# Forum Home Renovation Stairs, Steps and Ramps  Ramp on uneven ground

## Tiger

My mother uses a walking frame to move around so she needs a ramp to help her move around outside. The step is approx 160 mm high at one end of the step but due to uneven concrete (on the ground) is only 140mm at the other end of the step. So does one just make up a ramp and shim/pack it up to take up the difference or is there another way? Also what kind of slope is the minimum for someone with these walking frames, I know a wheelchair requires 1 in 12 but in this situation is it different? Haven't found any great sites on the actual building of wooden ramps so if anyone has any, please let me know.

----------


## shauck

Just wondering if the uneven concrete is also causing her difficulty.
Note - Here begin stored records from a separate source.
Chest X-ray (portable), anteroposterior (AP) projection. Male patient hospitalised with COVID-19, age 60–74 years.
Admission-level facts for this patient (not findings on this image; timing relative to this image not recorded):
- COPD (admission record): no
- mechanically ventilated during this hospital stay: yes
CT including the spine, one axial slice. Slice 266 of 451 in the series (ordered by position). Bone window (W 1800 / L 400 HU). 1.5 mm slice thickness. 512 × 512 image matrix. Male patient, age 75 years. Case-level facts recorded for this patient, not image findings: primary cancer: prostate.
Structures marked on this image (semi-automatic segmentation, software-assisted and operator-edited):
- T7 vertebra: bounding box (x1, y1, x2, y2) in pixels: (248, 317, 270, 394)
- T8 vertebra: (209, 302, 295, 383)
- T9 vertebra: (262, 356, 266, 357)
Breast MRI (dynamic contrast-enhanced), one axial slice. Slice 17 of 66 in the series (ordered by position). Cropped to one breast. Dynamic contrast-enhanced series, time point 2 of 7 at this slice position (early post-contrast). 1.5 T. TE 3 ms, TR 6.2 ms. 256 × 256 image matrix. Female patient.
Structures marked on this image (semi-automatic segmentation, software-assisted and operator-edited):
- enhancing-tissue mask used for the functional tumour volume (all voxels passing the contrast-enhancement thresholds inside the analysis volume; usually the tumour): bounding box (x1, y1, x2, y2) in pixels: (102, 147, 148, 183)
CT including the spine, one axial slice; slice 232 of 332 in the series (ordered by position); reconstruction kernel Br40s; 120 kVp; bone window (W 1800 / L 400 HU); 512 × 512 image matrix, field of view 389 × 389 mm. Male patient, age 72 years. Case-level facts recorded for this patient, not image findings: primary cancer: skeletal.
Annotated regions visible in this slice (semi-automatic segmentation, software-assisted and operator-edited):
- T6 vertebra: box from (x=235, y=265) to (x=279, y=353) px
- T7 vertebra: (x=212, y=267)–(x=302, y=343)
Maybe rectify that too.  
Have a read here Access: Guidelines and information

----------


## Tiger

> Just wondering if the uneven concrete is also causing her difficulty. Maybe rectify that too.  
> Have a read here Access: Guidelines and information

  Not really, it's uneven across the width of what will be the ramp which is intended to be about 800 mm wide. 400 mm of it is pretty level.

----------


## Uncle Bob

Could you post a pic Tiger?

----------


## goldie1

Is it a frame with wheels and brakes ( wheelie walker ) or one which is lifted and carried forward? 
If wheels I would think a a wheel chair ramp 1/14 would be ok but if lift and carry going down a ramp 
sounds hazardous to me. Try here  Victoria - Independent Living Centres Australia for advise

----------